Nothing else has the power to transform a dish with just a few leaves than fresh herbs. It’s fun to buy bouquets of fresh thyme, sage and parsley at the farmer’s market as you imagine the beautiful meals you’ll whip up with their fragrant little leaves.
The only problem is fresh herbs don’t keep fresh for long. By the end of the week, those perky little leaves would probably have wilted and turned swampy in the fridge and you’ll have no choice but to throw them in the trash. What a waste.
Keep in the following storage tips to keep your herbs fresh and help you get the most out of them.
Tip #1: Sort your herbs.
- Herbs fall into two categories: soft and hard. Soft herbs have soft, tender stems, of which basil, cilantro, parsley and tarragon are examples. Contrary to this are hard herbs which have woody stems. Examples of which include marjoram, oregano, thyme and rosemary.

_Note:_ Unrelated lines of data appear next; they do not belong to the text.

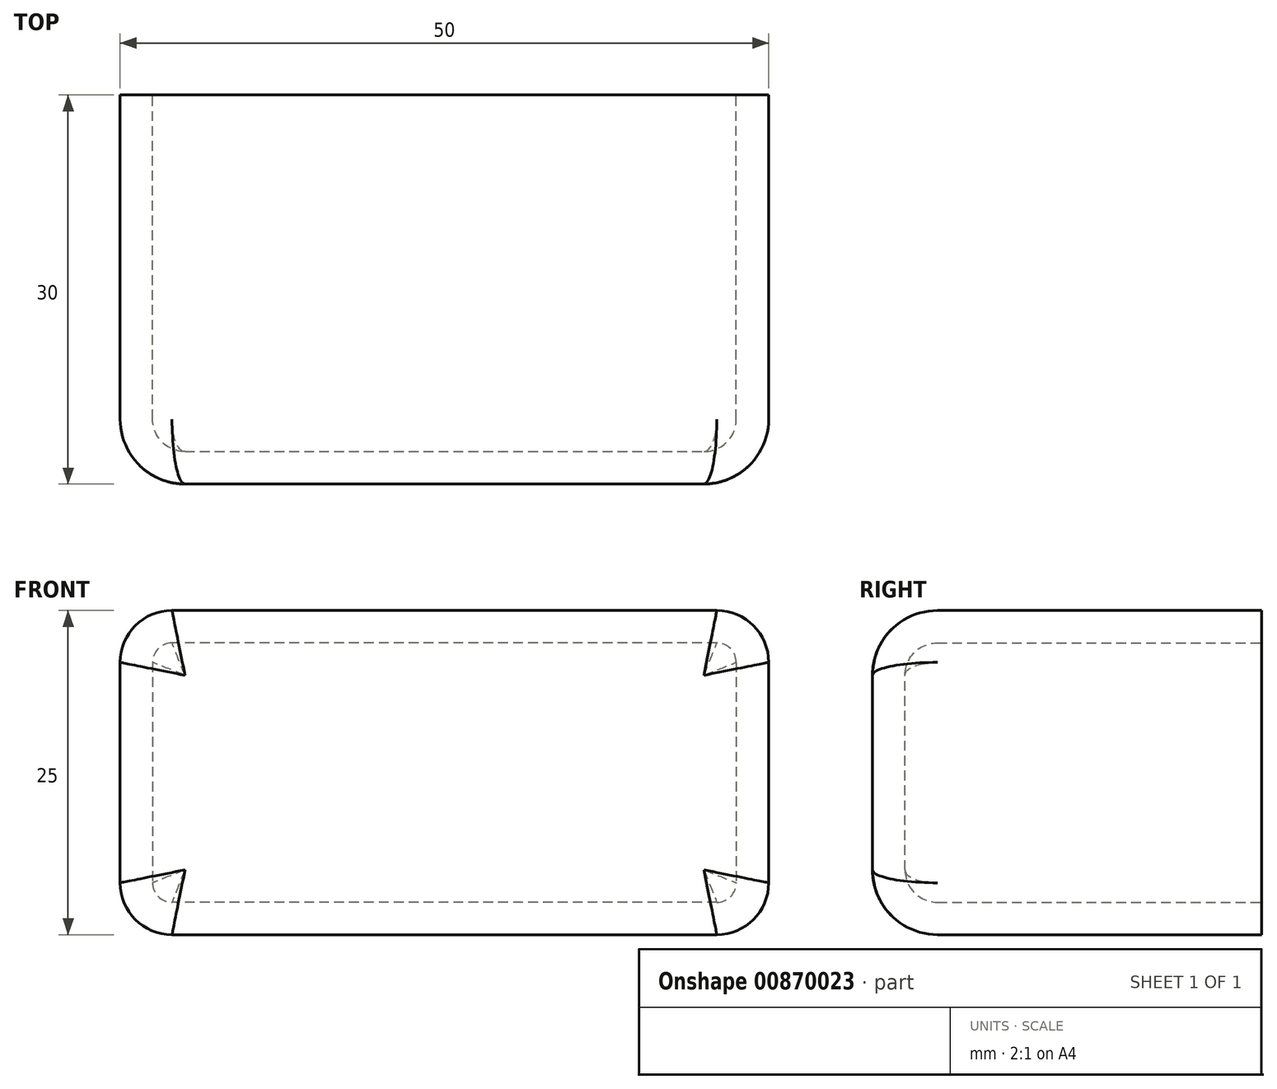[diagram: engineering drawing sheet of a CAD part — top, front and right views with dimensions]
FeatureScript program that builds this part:
annotation { "Feature Type Name" : "Feature", "Feature Type Description" : "" }
export const myFeature = defineFeature(function(context is Context, id is Id, definition is map)
    precondition{}
    {
        {
            var Q0;
            Q0=qCreatedBy(makeId("Front.planeOp"),FACE);
            var sketch = newSketch(context, id + "F0", { "sketchPlane" : qUnion([Q0])});
            skLineSegment(sketch, "E0.bottom", {"start": v(21, 12.5) * mm, "end": v(-21, 12.5) * mm});
            skLineSegment(sketch, "E0.top", {"start": v(21, -12.5) * mm, "end": v(-21, -12.5) * mm});
            skLineSegment(sketch, "E0.left", {"start": v(25, 8.5) * mm, "end": v(25, -8.5) * mm});
            skLineSegment(sketch, "E0.right", {"start": v(-25, 8.5) * mm, "end": v(-25, -8.5) * mm});
            skPoint(sketch, "E0.middle", {"position": v(0, 0) * mm});
            skPoint(sketch, "E1.visualSharp", {"position": v(25, 12.5) * mm});
            skArc(sketch, "E1.filletArc", {"start": v(25, 8.5) * mm, "mid": v(23.83, 11.33) * mm, "end": v(21, 12.5) * mm});
            skPoint(sketch, "E2.visualSharp", {"position": v(25, -12.5) * mm});
            skArc(sketch, "E2.filletArc", {"start": v(21, -12.5) * mm, "mid": v(23.83, -11.33) * mm, "end": v(25, -8.5) * mm});
            skPoint(sketch, "E3.visualSharp", {"position": v(-25, -12.5) * mm});
            skArc(sketch, "E3.filletArc", {"start": v(-25, -8.5) * mm, "mid": v(-23.83, -11.33) * mm, "end": v(-21, -12.5) * mm});
            skPoint(sketch, "E4.visualSharp", {"position": v(-25, 12.5) * mm});
            skArc(sketch, "E4.filletArc", {"start": v(-21, 12.5) * mm, "mid": v(-23.83, 11.33) * mm, "end": v(-25, 8.5) * mm});
            skSolve(sketch);
        }
        {
            var Q0;
            Q0 = qSketchRegion(id + "F0", true);
            extrude(context, id + "F1", {"entities" : qUnion([Q0]), "depth" : 30 * mm, "offsetDistance" : 25 * mm});
        }
        {
            var Q0;
            Q0=makeQuery(id+"F1.opExtrude","CAP_FACE",FACE,{"disambiguationData":[OSD([sQuery(id+"F0.wireOp",EDGE,"E0.bottom"),sQuery(id+"F0.wireOp",EDGE,"E0.top"),sQuery(id+"F0.wireOp",EDGE,"E0.left"),sQuery(id+"F0.wireOp",EDGE,"E0.right"),sQuery(id+"F0.wireOp",EDGE,"E1.filletArc"),sQuery(id+"F0.wireOp",EDGE,"E2.filletArc"),sQuery(id+"F0.wireOp",EDGE,"E3.filletArc"),sQuery(id+"F0.wireOp",EDGE,"E4.filletArc")])],"isStart":false});
            fillet(context, id + "F2", {"entities" : qUnion([Q0]), "radius" : 5 * mm, "tangentPropagation" : true, "allowEdgeOverflow" : false});
        }
        {
            var Q0;
            Q0=makeQuery(id+"F1.opExtrude","CAP_FACE",FACE,{"disambiguationData":[OSD([sQuery(id+"F0.wireOp",EDGE,"E0.bottom"),sQuery(id+"F0.wireOp",EDGE,"E0.top"),sQuery(id+"F0.wireOp",EDGE,"E0.left"),sQuery(id+"F0.wireOp",EDGE,"E0.right"),sQuery(id+"F0.wireOp",EDGE,"E1.filletArc"),sQuery(id+"F0.wireOp",EDGE,"E2.filletArc"),sQuery(id+"F0.wireOp",EDGE,"E3.filletArc"),sQuery(id+"F0.wireOp",EDGE,"E4.filletArc")])],"isStart":true});
            shell(context, id + "F3", {"entities" : qUnion([Q0]), "thickness" : 2.5 * mm});
        }
    });
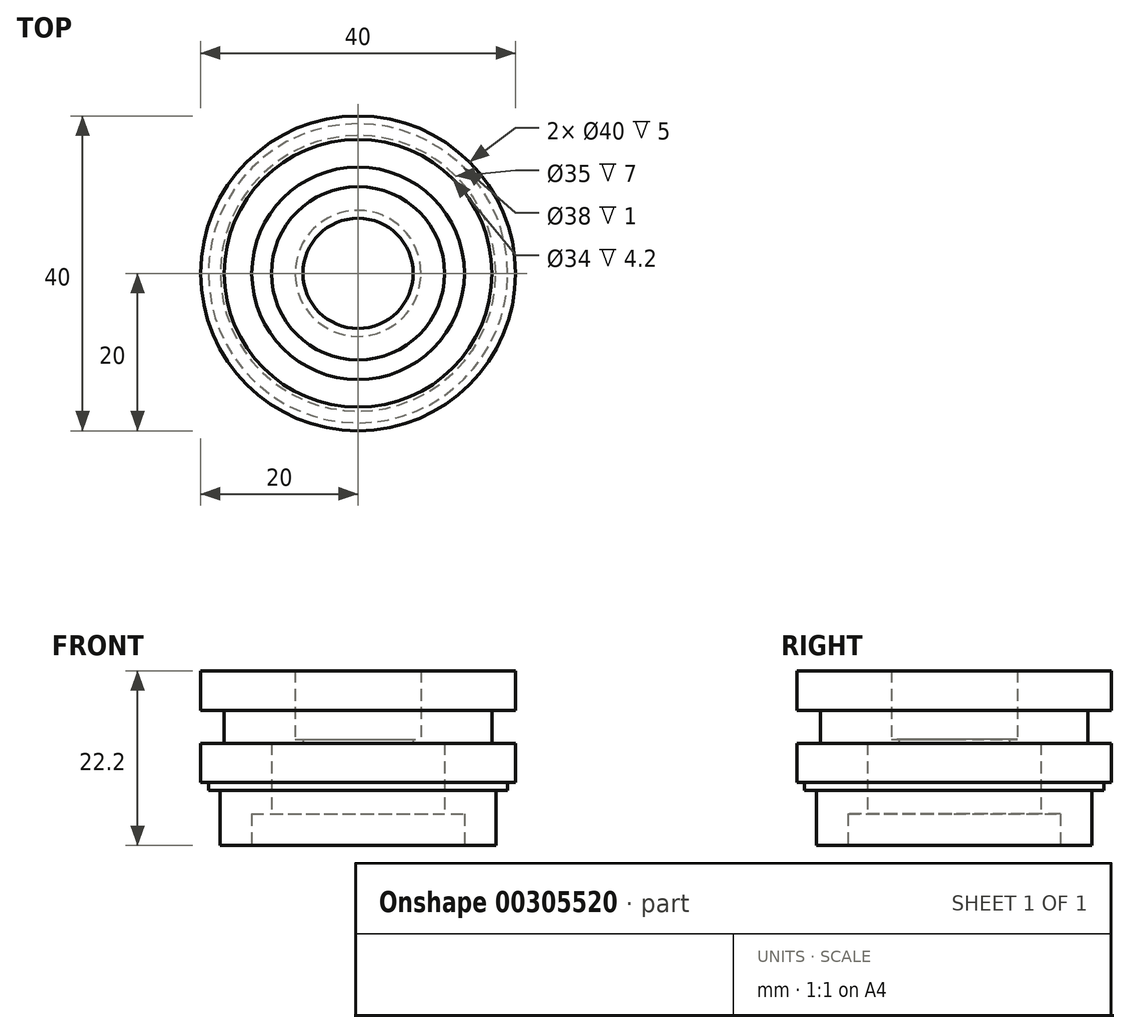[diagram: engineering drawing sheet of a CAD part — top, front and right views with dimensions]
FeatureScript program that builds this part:
annotation { "Feature Type Name" : "Feature", "Feature Type Description" : "" }
export const myFeature = defineFeature(function(context is Context, id is Id, definition is map)
    precondition{}
    {
        {
            var Q0;
            Q0=qCreatedBy(makeId("Front.planeOp"),FACE);
            var sketch = newSketch(context, id + "F0", { "sketchPlane" : qUnion([Q0])});
            skLineSegment(sketch, "E0", {"start": v(0, 0) * mm, "end": v(12, 0) * mm});
            skLineSegment(sketch, "E1", {"start": v(12, 0) * mm, "end": v(12, -5) * mm});
            skLineSegment(sketch, "E2", {"start": v(12, -5) * mm, "end": v(9, -5) * mm});
            skLineSegment(sketch, "E3", {"start": v(9, -5) * mm, "end": v(9, -9.2) * mm});
            skLineSegment(sketch, "E4", {"start": v(9, -9.2) * mm, "end": v(12, -9.2) * mm});
            skLineSegment(sketch, "E5", {"start": v(12, -9.2) * mm, "end": v(12, -14.2) * mm});
            skLineSegment(sketch, "E6", {"start": v(12, -14.2) * mm, "end": v(11, -14.2) * mm});
            skLineSegment(sketch, "E7", {"start": v(11, -14.2) * mm, "end": v(11, -15.2) * mm});
            skLineSegment(sketch, "E8", {"start": v(11, -15.2) * mm, "end": v(9.5, -15.2) * mm});
            skLineSegment(sketch, "E9", {"start": v(9.5, -15.2) * mm, "end": v(9.5, -22.2) * mm});
            skLineSegment(sketch, "E10", {"start": v(9.5, -22.2) * mm, "end": v(5.5, -22.2) * mm});
            skLineSegment(sketch, "E11", {"start": v(5.5, -22.2) * mm, "end": v(5.5, -18.2) * mm});
            skLineSegment(sketch, "E12", {"start": v(5.5, -18.2) * mm, "end": v(3, -18.2) * mm});
            skLineSegment(sketch, "E13", {"start": v(3, -18.2) * mm, "end": v(3, -9.2) * mm});
            skLineSegment(sketch, "E14", {"start": v(3, -9.2) * mm, "end": v(0, -9.2) * mm});
            skLineSegment(sketch, "E15", {"start": v(0, -8.7) * mm, "end": v(0, 0) * mm});
            skLineSegment(sketch, "E16", {"start": v(0, -9.2) * mm, "end": v(-1, -9.2) * mm});
            skLineSegment(sketch, "E17", {"start": v(-1, -9.2) * mm, "end": v(-1, -8.7) * mm});
            skLineSegment(sketch, "E18", {"start": v(-1, -8.7) * mm, "end": v(0, -8.7) * mm});
            skSolve(sketch);
        }
        {
            var Q0;
            Q0=qCreatedBy(makeId("Front.planeOp"),FACE);
            var sketch = newSketch(context, id + "F1", { "sketchPlane" : qUnion([Q0])});
            skLineSegment(sketch, "E19", {"start": v(-8, 6.5) * mm, "end": v(-8, -37.11) * mm, "construction": true});
            skSolve(sketch);
        }
        {
            var Q0;
            Q0 = qConstructionFilter(qBodyType(qCreatedBy(id + "F0" ,EDGE), BodyType.WIRE), ConstructionObject.NO);
            var Q1;
            Q1=sQuery(id+"F1.wireOp",EDGE,"E19");
            revolve(context, id + "F2", {"bodyType" : ToolBodyType.SURFACE, "surfaceEntities" : qUnion([Q0]), "axis" : qUnion([Q1]), "revolveType" : RevolveType.FULL});
        }
    });
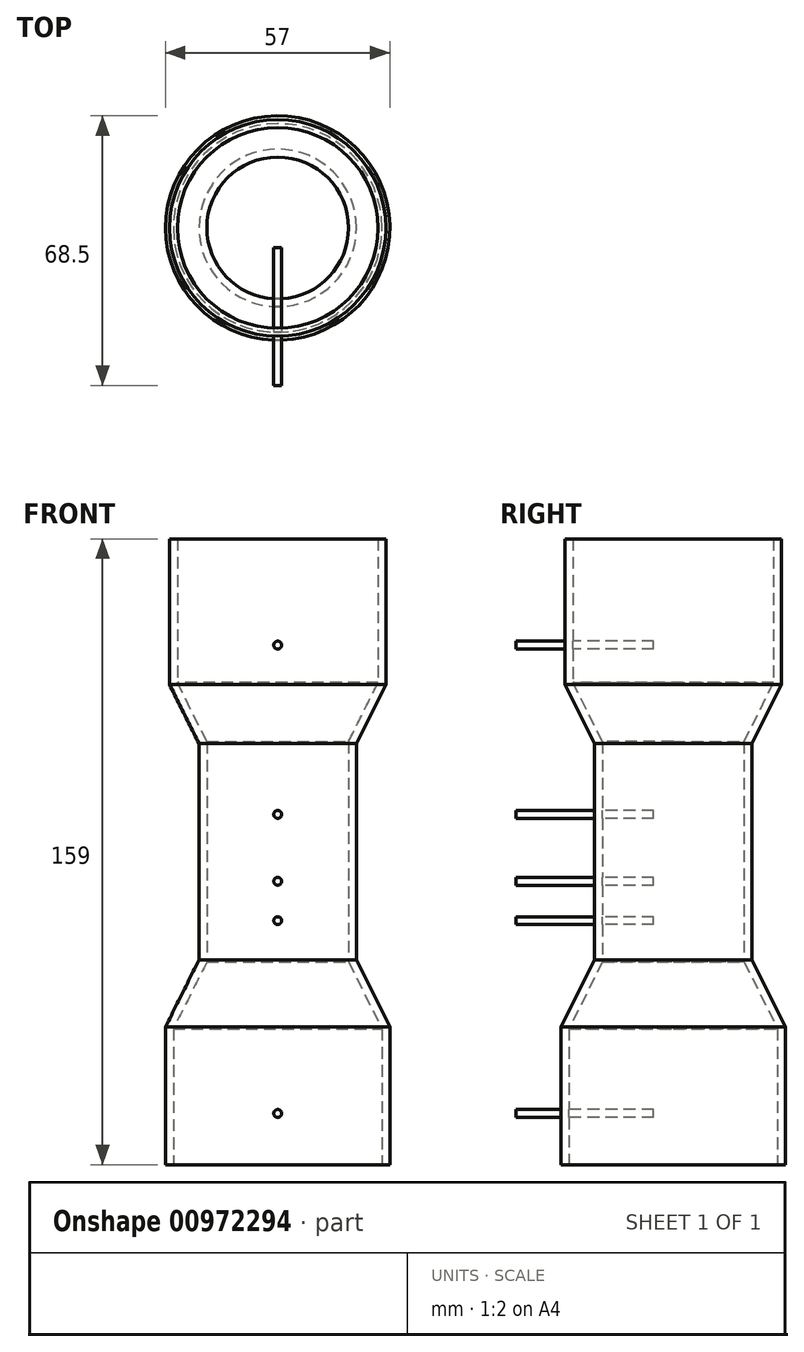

Tip #2: Store soft herbs as if they’re a bouquet of flowers.
- Soft herbs like to be treated as if they’re flowers. Snip off the base of the stems and put them in a glass of fresh water. Change the water every day or every other day when the water starts to cloud.
- Basil should be kept at room temperature; refrigerating basil will turn its leaves black. Other soft herbs in a glass can be kept in the fridge. Loosely cover the herbs with a plastic bag before storing in the fridge.
Tip #3: Store hard herbs in a damp cloth or paper towel.
- Wrap hard herbs, such as oregano and rosemary in a damp cloth or paper towel before wrapping them loosely with plastic wrap. An airtight container works as well in place of a plastic wrap. Keep them in the crisper.
Tip #4: Don’t wash herbs.
- Refrain from washing your herbs until they’re ready to be used. Washing the herbs adds moisture, making the herbs wilt and swampy faster.
Tip #5: Don’t try to use fresh herbs that are no longer fit to use.
- Fresh herbs are no longer fit to use when their leaves turn dark or brittle, or when their stems show traces of mold.